WHAT IS NEEDED ▸ Can you rewrite everything from "2. Full length" down to "objects or methods." in the call for submissions, changing "longer narratives" to "extended narratives"?

PASSAGE SHOWN ▸
------------------------------------------------
We are currently inviting submissions of two varieties:
1. Short data papers contain a concise description of a humanities research object with high reuse potential. These are short (1,000 words) highly structured narratives. A data paper does not replace a traditional research article, but rather complements it.
2. Full length research papers discuss and illustrate methods, challenges, and limitations in humanities research data creation, collection, management, access, processing, or analysis. These are intended to be longer narratives (3,000 - 5,000 words), which give authors the ability to contribute to a broader discussion regarding the creation of research objects or methods.
Humanities subjects of interest to the JOHD include, but are not limited to Art History, Classics, History, Library Science, Linguistics, Literature, Media Studies, Modern Languages, Music and musicology, Philosophy, Religious Studies, etc. Research that crosses one or more of these traditional disciplinary boundaries is highly encouraged. Authors are encouraged to publish their data in recommended repositories<https://openhumanitiesdata.metajnl.com/about/#repo>. More information about the submission process<https://openhumanitiesdata.metajnl.com/about/submissions>, editorial policies<https://openhumanitiesdata.metajnl.com/about/editorialpolicies/> and archiving<https://openhumanitiesdata.metajnl.com/about/> is available on the journal’s web pages.
------------------------------------------------
DATA BELOW ▸
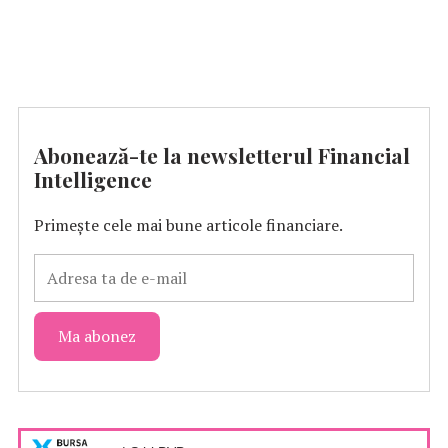
Abonează-te la newsletterul Financial
Intelligence
Primește cele mai bune articole financiare.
------------------------------------------------
REPLY TO THE TASK ▸
2. Full length research papers discuss and illustrate methods, challenges, and limitations in humanities research data creation, collection, management, access, processing, or analysis. These are intended to be extended narratives (3,000 - 5,000 words), which give authors the ability to contribute to a broader discussion regarding the creation of research objects or methods.